L’avion s’éleva dans les airs, les lumières de la cabine s’adoucissant en une lueur tamisée. Emma expira lentement, sortant son carnet de son sac. Elle en feuilleta les pages, trouvant un semblant de paix dans la régularité de son écriture. Des idées d’histoires, des observations éparses, des croquis des lieux qu’elle avait visités—autant de rappels de la femme qu’elle était devenue.

« Tu l’as toujours avec toi, » remarqua Liam, sa voix rompant le silence.

Elle leva les yeux, méfiante. « Oui. »

Il esquissa un sourire faible, une ombre de nostalgie adoucissant ses traits. « Je me souviens quand tu l’as acheté.

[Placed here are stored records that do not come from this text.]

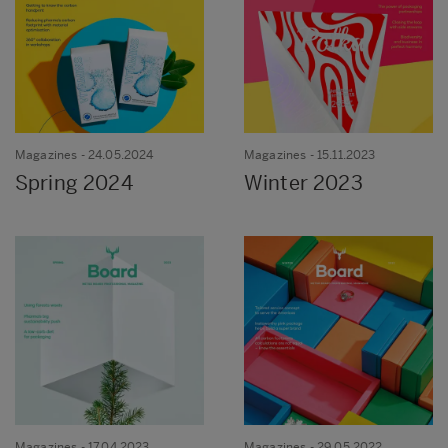
Magazines
- 24.05.2024
Magazines
- 15.11.2023
Spring 2024
Winter 2023
Magazines
- 17.04.2023
Magazines
- 29.05.2022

Tu avais dit que ce serait ta ‘boussole’. »

Ses doigts se crispèrent sur le carnet. L’espace d’un instant fugace, elle faillit sourire—faillit. « Ça l’est toujours, » répondit-elle, son ton froid, bien que le souvenir ait éveillé quelque chose de fragile en elle.

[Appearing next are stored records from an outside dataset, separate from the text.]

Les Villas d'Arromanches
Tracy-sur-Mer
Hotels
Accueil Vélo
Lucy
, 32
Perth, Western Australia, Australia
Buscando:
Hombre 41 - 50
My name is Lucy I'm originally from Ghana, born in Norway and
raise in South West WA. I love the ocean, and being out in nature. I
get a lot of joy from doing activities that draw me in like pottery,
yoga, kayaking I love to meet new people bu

Le regard de Liam resta posé sur elle, comme s’il tentait de percer les années qui les séparaient. Mais il ravala ce qu’il semblait vouloir dire. À la place, il s’adossa à son siège et retourna à son magazine, tournant une page avec une précision détachée.

La tension entre eux était oppressante, et Emma se refusa à être celle qui la briserait. Elle se concentra sur son carnet, griffonnant quelques réflexions sur le vol : les lumières des villes en contrebas, le vrombissement régulier des moteurs. Mais, malgré ses efforts pour se recentrer, elle ne pouvait ignorer la présence de Liam. La manière dont il ajustait les manches de sa chemise, le subtil parfum de sa cologne se mêlant à l’air stérile de la cabine—tout cela érodait lentement ses défenses.« Emma », dit-il soudain, sa voix interrompant le flot de ses pensées.

Elle leva les yeux vers lui, surprise. « Quoi ? »

« Pourquoi Paris ? » demanda-t-il d’un ton prudent, presque hésitant.

Un poids lui serra la poitrine. Elle haussa les épaules, affectant une nonchalance qu’elle ne ressentait pas vraiment. « Pourquoi pas ? C’est une ville pleine d’histoires. Je suis journaliste. Ça a du sens, non ? »

« Ce n’est pas ce que je veux dire », répondit-il, son regard perçant, presque accusateur.

Elle détourna de nouveau les yeux vers la fenêtre, refusant de lui laisser entrevoir les fissures dans sa carapace. « Ce n’est qu’un boulot, Liam. Rien de plus. »

Il n’ajouta rien, mais le silence entre eux était chargé, lourd du poids des mots qu’il n’avait pas prononcés.

Alors que l’avion entamait sa descente, Emma referma son carnet avec un soupir et le rangea dans son sac. Son esprit était un labyrinthe de frustration et de souvenirs. Elle avait passé des années à construire des murs autour d’elle, des murs qui avaient servi à la protéger, à la maintenir concentrée et ambitieuse.

Mais maintenant, alors qu’elle était assise à côté de Liam, elle sentait ces murs vaciller, leurs fondations ébranlées par des émotions enfouies et des questions sans réponses.

L’avion toucha le sol dans un sursaut, et Emma se redressa, se préparant mentalement. Peu importe ce que c’était—cette collision inattendue entre le passé et le présent—elle était prête à y faire face. Elle l’avait toujours été.

Alors qu’ils descendaient de l’avion et s’avançaient dans la nuit parisienne, les lumières de la ville scintillant au loin, une pensée s’imposa à son esprit : ce voyage était bien plus qu’un simple reportage.

Et Liam, qu’elle le veuille ou non, en faisait partie intégrante.